“Golgatha” (“Golgotha”), 1915

“Golgatha” (“Golgotha”), 19152018-11-28T20:51:33+00:00

Project Description

“Golgatha” (“Golgotha”), 1915. Oil on canvas, 53.4 x 69 in. (135.5 x 175 cm). Signed and dated on lower left, “F Ascher 15”. Private collection. Photo Malcolm Varon ©Bianca Stock

“Golgatha” (“Golgotha”), 1915

What marks this crowded vision of Golgotha as different from what one might recognize from traditional depictions of this subject? Where are the images of Christ and the two thieves placed within the image’s composition, and are they in the light or in shadow? How does this last feature affect the stand out/disappear nature of their dark brown-black hue, both against a glaring, bright yellow sun that is ambiguously rising or setting and against the rest of the figures and landscape elements in the painting with their bright pigments? Just below the foliage is a Roman soldier holding a spear—who might this be?—on horseback who appears to be chasing the foreground figures away; his facial expression is, interestingly, virtually identical to that of the Christ. What is it that the savior shares in common with this Roman pagan soldier—whose countenance one can discern even in its darkly shadowed state?

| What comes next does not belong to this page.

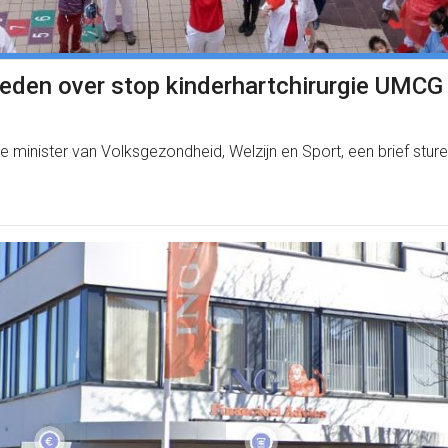
ieden over stop kinderhartchirurgie UMCG
 minister van Volksgezondheid, Welzijn en Sport, een brief st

People fleeing in a chaotic array all share two traits: they are enveloped in boldly-colored robes and their faces offer the sort of features, particularly their noses, which reflect generations of Northern European stereotypical depictions of Jews. If we view Ascher as a Christian painter, this is a remarkable image not only for its expressive power but even more so for its emphatic focus on all the anonymous figures, (rendered as a Christian might render Jews), rather than on the crucified Christ or on figures like the Three Marys, Joseph of Arimathea, Nicodemus or John the Evangelist: if any of these individuals is present it is far from obvious. If we view Ascher as a Jewish painter, then he is one of a handful of Jewish artists to focus on the figure of Jesus between about 1870 and 1940. Compare this image with sculptures of Christ by Mark Antokolsky, Moses Jacob Ezekiel, and Marc Chagall: aside from diverse media (sculpture versus painting) what do the images created by these Jewish artists offer regarding their respective worlds compared both to each other and to the pre-World War I world of Fritz Ascher?